Now we summarize the derived design. The summary table is further described in the vignette summarize group sequential designs in gt tables. Note that the design trend in favor of experimental treatment is very minor at 8 months due to the delayed effect assumption used (see AHR at analysis 1 in table). The design trend at 16 months is somewhat more favorable when we are looking for HR < 1 (favoring experimental treatment) for a proof of concept. Actual bounds and timing selected for a trial are situation dependent, but we hope the suggestions here are provocative for what might be considered.

gsd |>
  summary() |>
  as_gt()

Bound	Z	Nominal p¹	~HR at bound²	Cumulative boundary crossing probability
Bound summary for AHR design
AHR approximations of ~HR at bound
Bound	Z	Nominal p¹	~HR at bound²	Alternate hypothesis	Null hypothesis
Analysis: 1 Time: 8 N: 279.3 Events: 53.3 AHR: 0.91 Information fraction: 0.17
Futility	-1.28	0.9000	1.4208	0.0539	0.1000
Analysis: 2 Time: 14 N: 419 Events: 137.3 AHR: 0.82 Information fraction: 0.44
Futility	0.00	0.5000	1.0000	0.1450	0.5091
Efficacy	3.17	0.0008	0.5821	0.0230	0.0008
Analysis: 3 Time: 24 N: 419 Events: 238.6 AHR: 0.72 Information fraction: 0.77
Efficacy	2.31	0.0104	0.7413	0.5553	0.0106
Analysis: 4 Time: 36 N: 419 Events: 309.8 AHR: 0.69 Information fraction: 1
Efficacy	2.02	0.0218	0.7951	0.8000	³ 0.0244
¹ One-sided p-value for experimental vs control treatment. Value < 0.5 favors experimental, > 0.5 favors control.
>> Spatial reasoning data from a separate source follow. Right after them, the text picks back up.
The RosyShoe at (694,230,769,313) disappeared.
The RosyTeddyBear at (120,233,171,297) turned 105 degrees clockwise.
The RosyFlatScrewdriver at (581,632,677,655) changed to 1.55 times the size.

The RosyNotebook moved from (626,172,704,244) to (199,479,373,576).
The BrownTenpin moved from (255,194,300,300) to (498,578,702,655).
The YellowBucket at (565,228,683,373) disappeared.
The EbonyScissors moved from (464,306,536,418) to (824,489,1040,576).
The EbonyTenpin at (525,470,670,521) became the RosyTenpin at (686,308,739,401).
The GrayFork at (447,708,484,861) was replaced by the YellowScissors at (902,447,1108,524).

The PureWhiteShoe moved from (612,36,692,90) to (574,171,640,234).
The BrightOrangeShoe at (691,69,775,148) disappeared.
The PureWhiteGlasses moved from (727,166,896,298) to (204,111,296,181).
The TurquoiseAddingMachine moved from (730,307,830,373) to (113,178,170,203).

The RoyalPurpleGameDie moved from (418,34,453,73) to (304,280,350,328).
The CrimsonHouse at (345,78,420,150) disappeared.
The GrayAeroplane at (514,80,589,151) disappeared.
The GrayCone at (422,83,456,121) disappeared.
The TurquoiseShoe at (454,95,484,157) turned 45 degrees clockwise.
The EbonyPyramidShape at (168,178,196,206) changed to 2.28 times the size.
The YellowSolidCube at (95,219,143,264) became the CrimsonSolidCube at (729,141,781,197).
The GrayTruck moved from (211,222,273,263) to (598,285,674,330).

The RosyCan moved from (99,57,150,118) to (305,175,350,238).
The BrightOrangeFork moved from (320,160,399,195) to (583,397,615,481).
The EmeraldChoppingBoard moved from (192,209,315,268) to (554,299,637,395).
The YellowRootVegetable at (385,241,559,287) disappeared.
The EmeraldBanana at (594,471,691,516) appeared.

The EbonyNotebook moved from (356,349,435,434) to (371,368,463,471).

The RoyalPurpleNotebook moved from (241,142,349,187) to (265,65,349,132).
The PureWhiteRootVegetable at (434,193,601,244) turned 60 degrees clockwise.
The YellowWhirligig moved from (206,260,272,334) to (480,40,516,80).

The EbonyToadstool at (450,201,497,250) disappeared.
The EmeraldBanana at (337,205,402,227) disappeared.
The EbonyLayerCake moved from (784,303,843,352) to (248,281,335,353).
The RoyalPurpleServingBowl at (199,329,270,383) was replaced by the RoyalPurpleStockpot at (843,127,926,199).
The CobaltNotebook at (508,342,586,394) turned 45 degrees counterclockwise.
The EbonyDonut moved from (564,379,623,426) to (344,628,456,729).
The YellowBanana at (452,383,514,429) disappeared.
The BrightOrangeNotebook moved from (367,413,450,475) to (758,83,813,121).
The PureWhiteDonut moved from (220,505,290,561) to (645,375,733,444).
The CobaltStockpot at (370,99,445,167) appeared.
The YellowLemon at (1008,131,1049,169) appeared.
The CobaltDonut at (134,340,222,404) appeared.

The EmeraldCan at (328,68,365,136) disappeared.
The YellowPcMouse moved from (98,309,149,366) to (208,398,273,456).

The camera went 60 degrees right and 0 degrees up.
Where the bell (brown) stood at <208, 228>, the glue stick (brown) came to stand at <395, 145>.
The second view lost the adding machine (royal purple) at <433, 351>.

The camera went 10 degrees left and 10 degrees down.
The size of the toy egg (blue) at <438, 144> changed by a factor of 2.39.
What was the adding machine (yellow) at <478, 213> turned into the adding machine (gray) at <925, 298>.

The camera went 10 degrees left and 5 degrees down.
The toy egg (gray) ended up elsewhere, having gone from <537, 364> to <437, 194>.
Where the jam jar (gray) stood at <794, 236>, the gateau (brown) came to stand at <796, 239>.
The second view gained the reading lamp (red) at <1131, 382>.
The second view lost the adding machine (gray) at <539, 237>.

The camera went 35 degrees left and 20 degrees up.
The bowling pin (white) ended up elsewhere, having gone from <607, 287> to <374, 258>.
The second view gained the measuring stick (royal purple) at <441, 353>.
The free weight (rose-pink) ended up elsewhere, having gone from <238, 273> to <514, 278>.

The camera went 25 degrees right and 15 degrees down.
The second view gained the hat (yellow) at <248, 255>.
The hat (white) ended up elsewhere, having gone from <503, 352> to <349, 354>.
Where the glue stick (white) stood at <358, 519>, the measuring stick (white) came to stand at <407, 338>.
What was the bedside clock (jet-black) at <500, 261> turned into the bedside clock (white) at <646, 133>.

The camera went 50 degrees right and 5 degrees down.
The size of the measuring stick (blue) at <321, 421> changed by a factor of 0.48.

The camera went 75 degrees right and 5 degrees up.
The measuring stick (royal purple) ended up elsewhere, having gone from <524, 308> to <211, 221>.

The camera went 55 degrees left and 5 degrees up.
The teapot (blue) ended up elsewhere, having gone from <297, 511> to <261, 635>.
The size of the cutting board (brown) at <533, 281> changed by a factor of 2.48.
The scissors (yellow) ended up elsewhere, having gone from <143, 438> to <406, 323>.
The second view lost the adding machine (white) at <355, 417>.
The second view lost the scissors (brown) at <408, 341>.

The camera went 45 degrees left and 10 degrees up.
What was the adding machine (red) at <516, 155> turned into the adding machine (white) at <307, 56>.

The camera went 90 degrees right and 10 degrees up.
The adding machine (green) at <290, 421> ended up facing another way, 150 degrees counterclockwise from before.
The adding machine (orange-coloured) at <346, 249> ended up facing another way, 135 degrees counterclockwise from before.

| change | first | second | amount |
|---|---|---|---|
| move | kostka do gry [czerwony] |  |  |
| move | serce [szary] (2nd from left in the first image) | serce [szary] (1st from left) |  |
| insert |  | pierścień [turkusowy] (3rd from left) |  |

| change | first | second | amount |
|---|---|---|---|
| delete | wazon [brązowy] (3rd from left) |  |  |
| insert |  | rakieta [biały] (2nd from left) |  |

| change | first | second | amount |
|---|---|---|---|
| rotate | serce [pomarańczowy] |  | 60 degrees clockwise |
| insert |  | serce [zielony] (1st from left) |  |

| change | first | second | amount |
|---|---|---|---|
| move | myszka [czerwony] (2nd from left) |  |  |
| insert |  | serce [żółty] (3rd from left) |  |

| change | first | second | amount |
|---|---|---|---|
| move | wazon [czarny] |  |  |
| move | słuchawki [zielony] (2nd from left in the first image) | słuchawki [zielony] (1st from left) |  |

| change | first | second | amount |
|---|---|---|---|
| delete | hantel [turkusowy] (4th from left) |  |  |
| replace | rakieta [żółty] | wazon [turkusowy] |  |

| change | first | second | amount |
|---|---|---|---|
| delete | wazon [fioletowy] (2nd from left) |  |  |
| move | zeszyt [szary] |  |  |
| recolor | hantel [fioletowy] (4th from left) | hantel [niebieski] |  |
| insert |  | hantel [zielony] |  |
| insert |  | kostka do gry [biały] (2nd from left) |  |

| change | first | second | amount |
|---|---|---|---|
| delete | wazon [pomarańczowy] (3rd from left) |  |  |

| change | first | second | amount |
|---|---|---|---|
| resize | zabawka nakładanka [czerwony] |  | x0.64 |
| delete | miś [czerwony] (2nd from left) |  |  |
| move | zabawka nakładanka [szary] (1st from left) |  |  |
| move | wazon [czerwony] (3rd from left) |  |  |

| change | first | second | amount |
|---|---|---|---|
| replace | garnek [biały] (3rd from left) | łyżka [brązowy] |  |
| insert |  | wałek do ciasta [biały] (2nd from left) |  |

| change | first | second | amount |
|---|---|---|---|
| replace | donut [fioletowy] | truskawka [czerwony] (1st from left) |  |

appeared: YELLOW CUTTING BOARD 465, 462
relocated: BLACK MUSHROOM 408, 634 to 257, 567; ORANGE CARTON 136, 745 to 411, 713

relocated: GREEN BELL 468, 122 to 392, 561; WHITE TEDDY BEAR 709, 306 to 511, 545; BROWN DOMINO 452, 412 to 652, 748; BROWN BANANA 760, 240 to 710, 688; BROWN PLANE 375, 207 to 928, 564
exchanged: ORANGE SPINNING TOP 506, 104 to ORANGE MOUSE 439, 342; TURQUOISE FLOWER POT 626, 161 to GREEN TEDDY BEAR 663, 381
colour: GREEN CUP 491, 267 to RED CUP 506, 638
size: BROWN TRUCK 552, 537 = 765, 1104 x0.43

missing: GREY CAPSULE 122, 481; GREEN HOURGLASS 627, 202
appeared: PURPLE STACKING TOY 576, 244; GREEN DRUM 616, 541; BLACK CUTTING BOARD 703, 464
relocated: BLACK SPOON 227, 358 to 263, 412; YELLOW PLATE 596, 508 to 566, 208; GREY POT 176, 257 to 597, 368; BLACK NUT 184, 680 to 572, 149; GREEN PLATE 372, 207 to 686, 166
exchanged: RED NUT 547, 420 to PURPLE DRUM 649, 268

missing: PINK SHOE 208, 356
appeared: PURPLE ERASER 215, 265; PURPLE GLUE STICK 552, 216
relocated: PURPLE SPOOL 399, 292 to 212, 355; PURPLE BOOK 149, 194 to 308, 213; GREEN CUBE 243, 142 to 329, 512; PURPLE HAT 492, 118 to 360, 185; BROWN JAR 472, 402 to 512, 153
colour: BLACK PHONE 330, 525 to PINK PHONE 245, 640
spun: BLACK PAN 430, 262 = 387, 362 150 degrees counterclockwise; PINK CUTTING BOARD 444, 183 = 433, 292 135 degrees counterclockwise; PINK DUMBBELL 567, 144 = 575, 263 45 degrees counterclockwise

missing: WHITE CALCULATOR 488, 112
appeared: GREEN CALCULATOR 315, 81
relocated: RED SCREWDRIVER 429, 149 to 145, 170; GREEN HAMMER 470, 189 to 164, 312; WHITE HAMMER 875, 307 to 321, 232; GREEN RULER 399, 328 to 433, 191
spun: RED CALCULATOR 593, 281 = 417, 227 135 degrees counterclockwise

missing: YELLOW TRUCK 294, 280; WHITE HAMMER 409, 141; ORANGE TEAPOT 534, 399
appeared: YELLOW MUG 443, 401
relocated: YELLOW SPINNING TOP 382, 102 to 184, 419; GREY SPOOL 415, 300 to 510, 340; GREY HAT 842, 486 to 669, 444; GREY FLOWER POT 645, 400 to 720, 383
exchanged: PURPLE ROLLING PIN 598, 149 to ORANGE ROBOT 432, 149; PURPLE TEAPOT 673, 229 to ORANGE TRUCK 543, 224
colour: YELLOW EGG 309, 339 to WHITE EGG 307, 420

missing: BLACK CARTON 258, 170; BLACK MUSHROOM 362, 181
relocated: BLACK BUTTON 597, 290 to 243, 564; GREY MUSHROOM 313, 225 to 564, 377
² Approximate hazard ratio to cross bound.
³ Cumulative alpha for final analysis (0.0244) is less than the full alpha (0.025) when the futility bound is non-binding. The smaller value subtracts the probability of crossing a futility bound before crossing an efficacy bound at a later analysis (0.025 - 0.0006 = 0.0244) under the null hypothesis.